Третья правда | страница 92



— А я на начальника, знаешь, что положил! За шиворот потащу!

И он потащил.

— Э-э! Ты куда его! — заорал вывернувшийся из-за кузова мужик, начальник участка Широкой пади. — Ты что, Андриан Никанорыч, сдурел, что ли! У меня в тайге тонна черники киснет! С кровью трактор вырвал у начальника!

— Забирай трактор, а мне этот нужен! — крикнул Селиванов, таща за собой упирающегося Оболенского. Мужик кинулся в контору. Когда Селиванов с Оболенским уже подошли к машине, с крыльца конторы сорвались в их сторону двое начальников — Широкой и промхоза.

— А ну стой! — крикнул начпромхоза. — Ты чего безобразничаешь, Селиванов!
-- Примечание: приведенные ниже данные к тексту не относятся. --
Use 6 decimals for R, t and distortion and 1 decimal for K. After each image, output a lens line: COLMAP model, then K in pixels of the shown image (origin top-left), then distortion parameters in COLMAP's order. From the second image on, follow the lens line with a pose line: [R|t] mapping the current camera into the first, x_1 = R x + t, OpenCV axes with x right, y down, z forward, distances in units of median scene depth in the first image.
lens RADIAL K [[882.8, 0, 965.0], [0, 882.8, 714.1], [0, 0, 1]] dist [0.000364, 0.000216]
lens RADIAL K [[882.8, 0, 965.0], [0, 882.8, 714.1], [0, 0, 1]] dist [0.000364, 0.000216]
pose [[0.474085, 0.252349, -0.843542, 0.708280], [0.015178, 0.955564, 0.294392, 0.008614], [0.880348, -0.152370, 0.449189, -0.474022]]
Чего коман-дуешь! А ты — марш на трактор!

Селиванов схватил Оболенского за штаны и оттащил назад к машине.

— Не ори! В милицию его везу! Убийство он совершил! Понятно?
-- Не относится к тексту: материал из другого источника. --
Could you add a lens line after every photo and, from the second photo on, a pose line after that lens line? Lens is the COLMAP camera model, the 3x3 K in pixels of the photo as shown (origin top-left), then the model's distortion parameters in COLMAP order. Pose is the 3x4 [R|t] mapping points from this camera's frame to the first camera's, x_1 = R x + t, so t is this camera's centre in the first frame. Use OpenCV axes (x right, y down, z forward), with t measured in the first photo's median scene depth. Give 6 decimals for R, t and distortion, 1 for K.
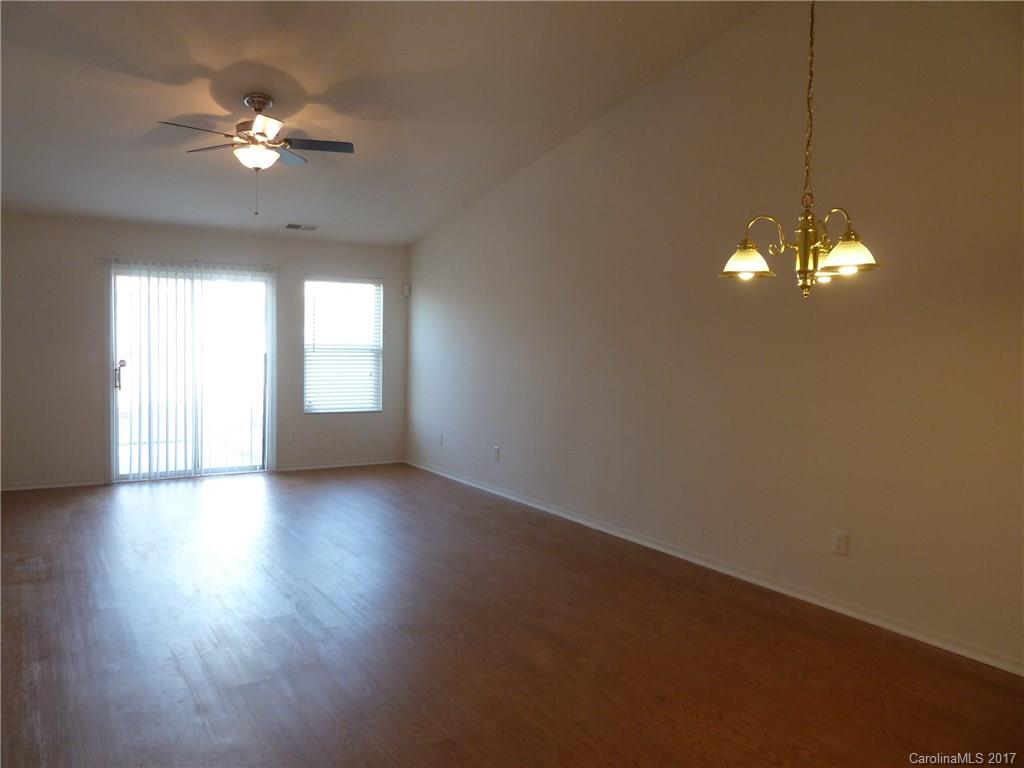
lens RADIAL K [[762.2, 0, 507.9], [0, 762.2, 378.7], [0, 0, 1]] dist [-0.030563, -0.000994]
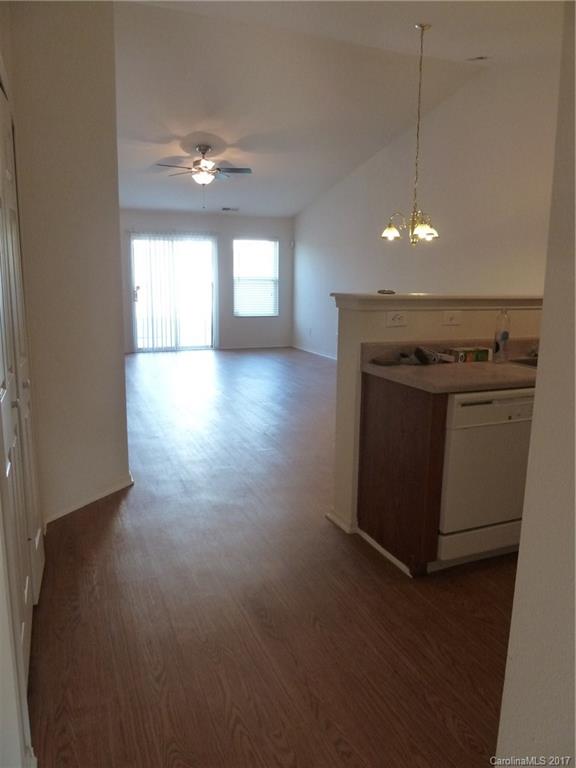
lens RADIAL K [[571.6, 0, 291.2], [0, 571.6, 383.2], [0, 0, 1]] dist [-0.030563, -0.000994]
pose [[0.982985, 0.022536, -0.182300, 0.122812], [0.000892, 0.991848, 0.127420, 0.033974], [0.183686, -0.125414, 0.974952, -0.328623]]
— Чего?! — завопил Оболенский, выпучив глаза.

— Лезь в машину!

Он нагнул голову Оболенского и коленкой поддал под зад. Начальники растерянно переглянулись. Селиванов прыгнул в машину, хлопнул дверью.

Машина рванулась с места.

У крыльца рябининского дома стояло такси, и Селиванов догадался, что приехала Наталья.
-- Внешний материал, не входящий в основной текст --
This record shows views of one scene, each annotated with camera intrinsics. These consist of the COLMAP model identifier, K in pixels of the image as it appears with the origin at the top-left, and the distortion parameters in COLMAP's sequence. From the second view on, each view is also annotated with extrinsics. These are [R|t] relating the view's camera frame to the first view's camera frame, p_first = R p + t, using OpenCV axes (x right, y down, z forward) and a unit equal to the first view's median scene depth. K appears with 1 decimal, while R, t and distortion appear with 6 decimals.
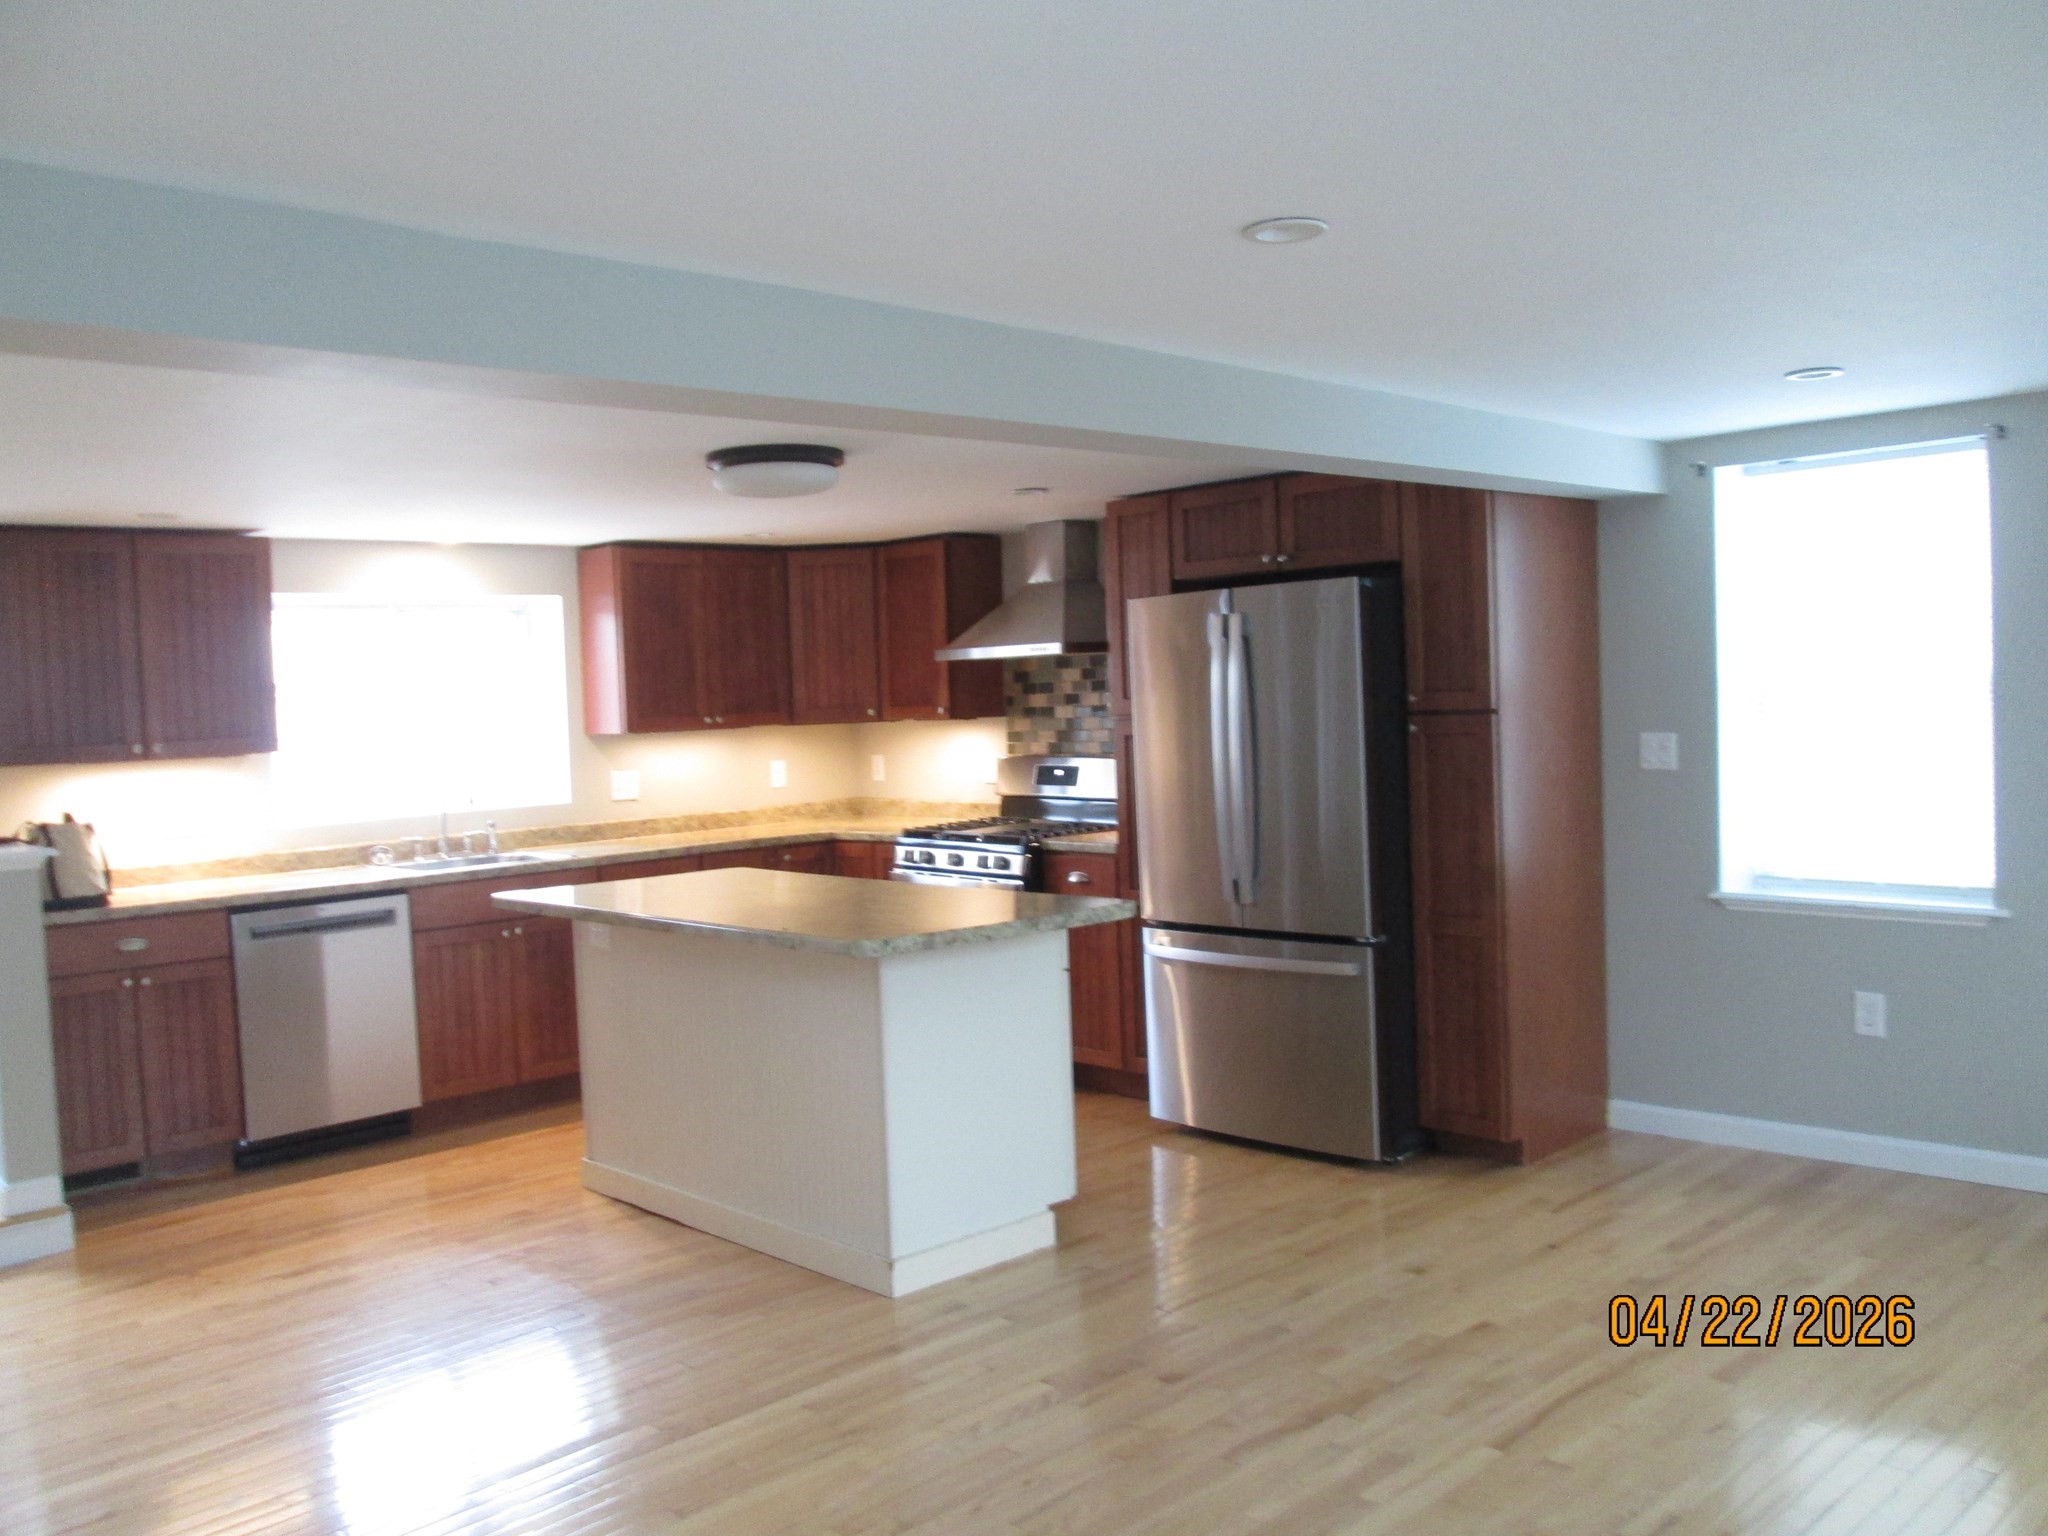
lens RADIAL K [[1672.9, 0, 1024.0], [0, 1672.9, 768.0], [0, 0, 1]] dist [-0.006189, -0.003997]
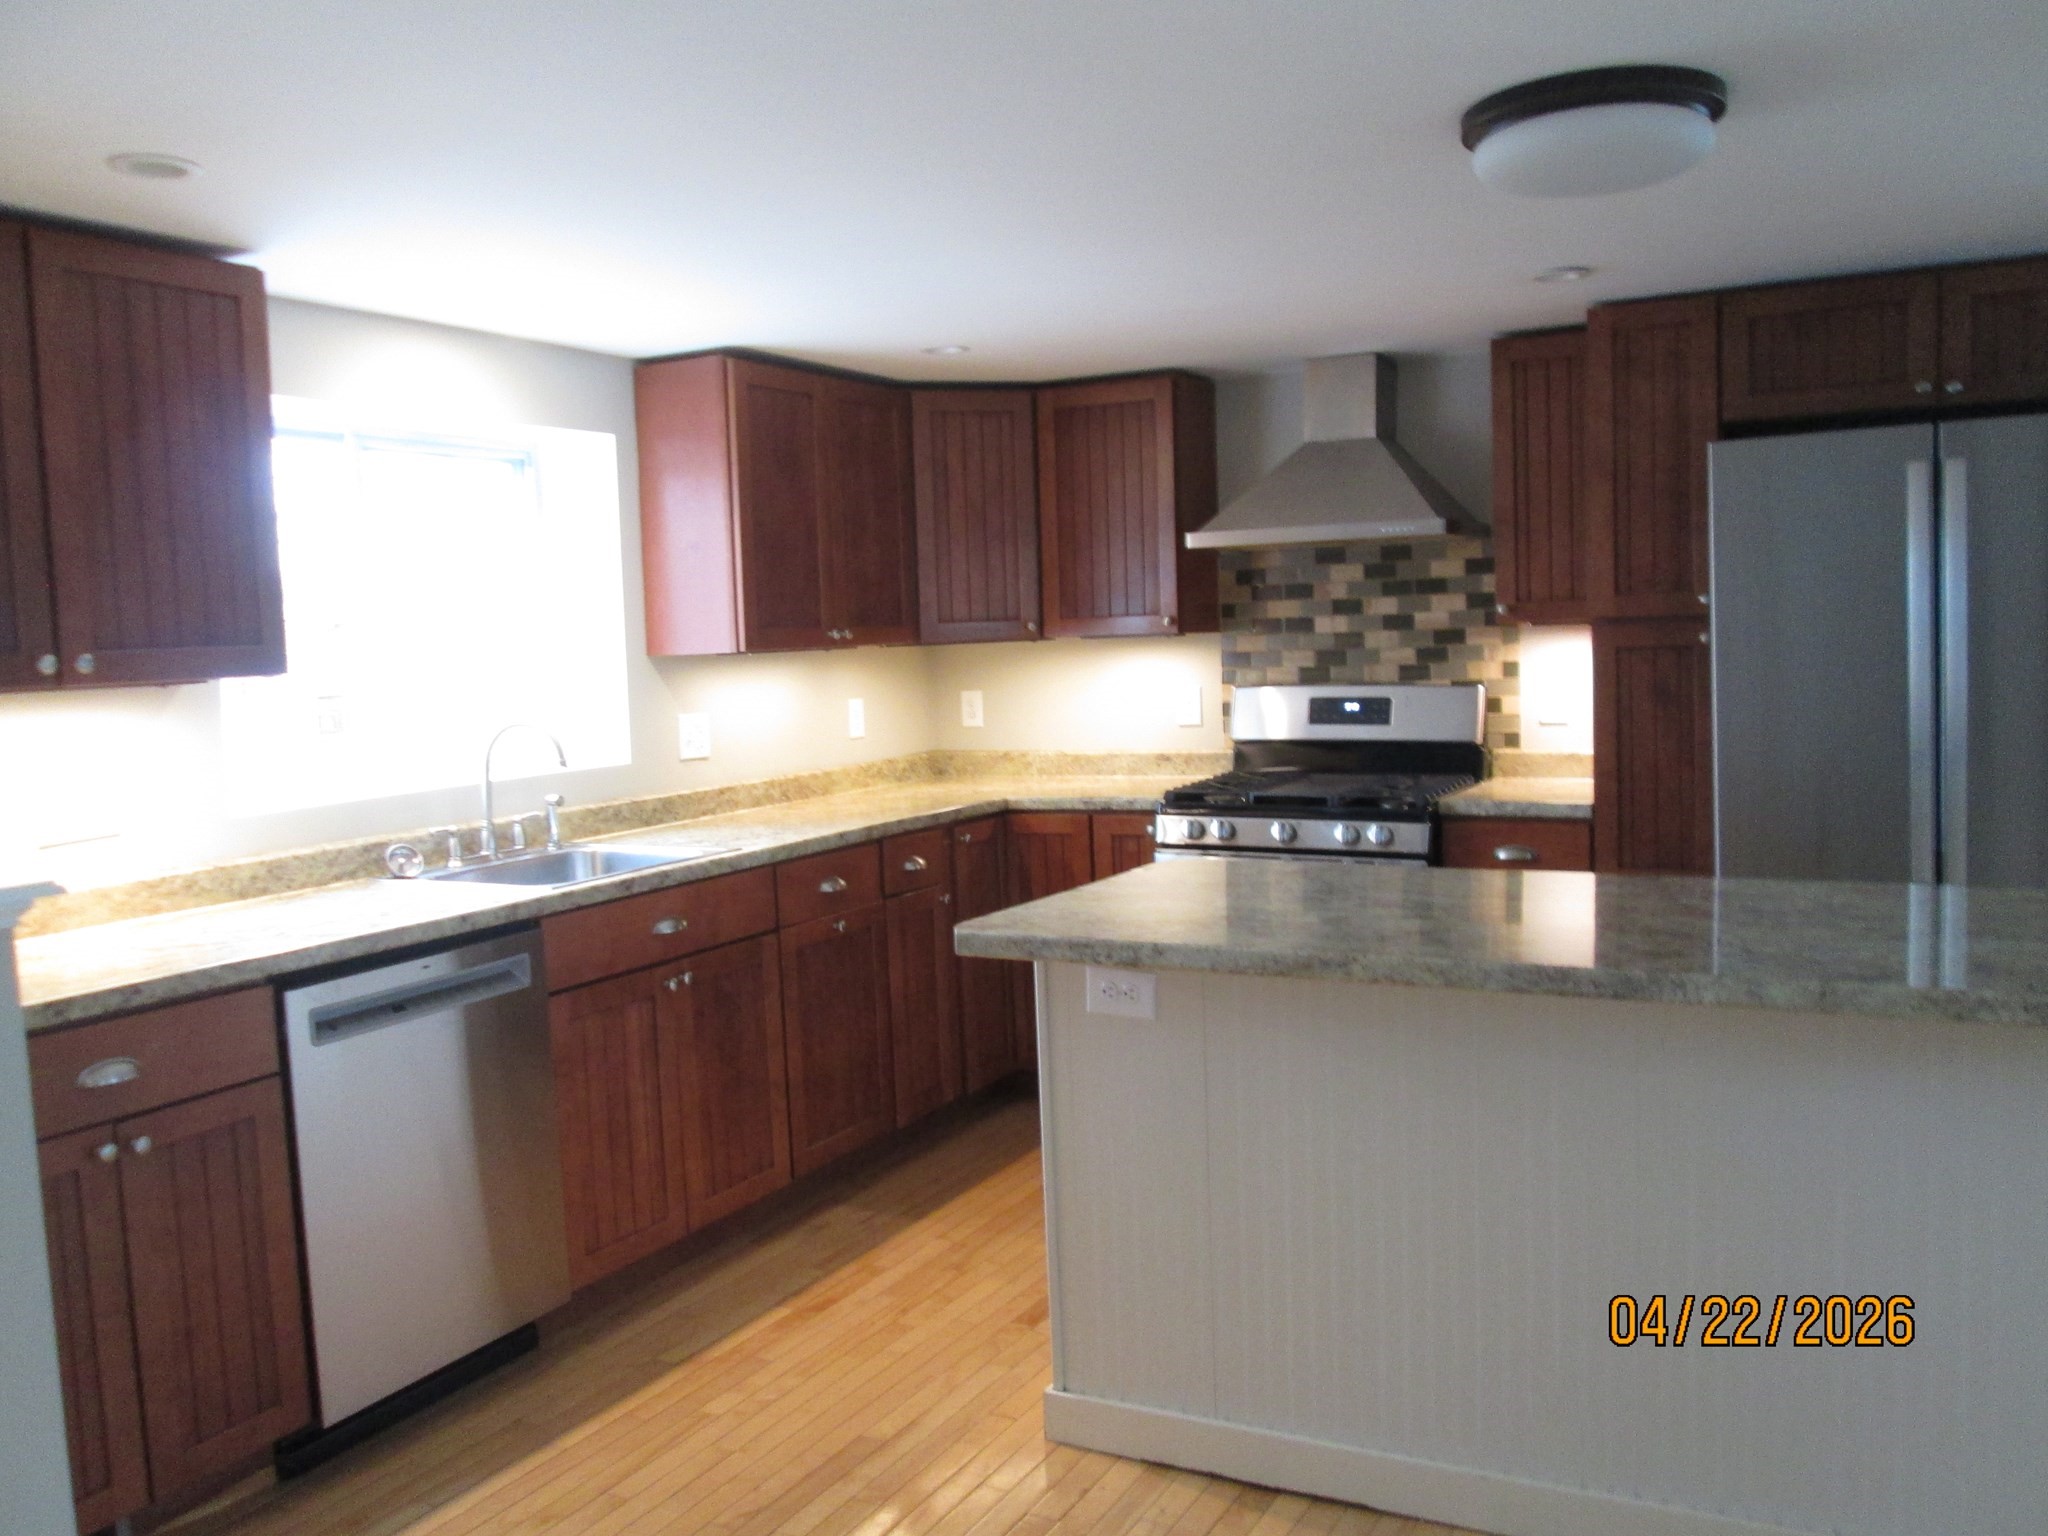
lens RADIAL K [[1650.7, 0, 1024.0], [0, 1650.7, 768.0], [0, 0, 1]] dist [-0.036469, -0.003202]
pose [[0.946995, -0.021402, 0.320535, -0.340020], [0.013820, 0.999569, 0.025912, 0.008531], [-0.320951, -0.020109, 0.946882, 0.373924]]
— Андриан Никанорыч! Ну как же это так! Почему?!

— Я виноват, — ответил он тихо, уже который раз за сегодня смахивал слезу. — Не должен был его одного в тайгу отпускать! С непривычки сердцем надорвался! Сказывают, упал и все! Легкая смерть, и тому порадуйся! Хоть смерть легкую заслужил…

— Мы даже не поговорили! Господи! И встретили его нехорошо!

— Не плачь! Кто знает, может, и лучше так для него! Не плачь!

Он пальцем вытер ей глаза, а она вся тряслась и захлебывалась от слез. Легко отстранив Наталью, Селиванов вернулся к порогу, где стоял поникший тракторист. Он ввел его в комнату, где посередине на столе лежал в гробу Иван Рябинин. У изголовья стоял священник. Грустно и задумчиво смотрел на умершего.

Растолкав старух, Селиванов сказал громко:

— Ну-ка, подите все на двор, подышите воздухом, родные прощаться будут!

Старухи неохотно попятились к двери, крестясь и перешептываясь, Селиванов нарушал обычай.

— Видишь, кто помер? — сурово обратился он к парню.

— Ага! — кивнул Оболенский. — Это тот дед, который…

— Отец твой!

— Какой отец! — вдруг осипшим голосом почти прошептал тракторист.

— Твой, говорю, родной, которого власть упрятала в чертово логово, когда ты еще родиться не успел! И мамка твоя, родив тебя, сгинула в том же логове ни за что, ни про что. И ты вырос мазуриком чумазым, потому что не было у тебя ни матери, ни отца, а одна только власть народная! Хотя и при том мог бы человеком вырасти!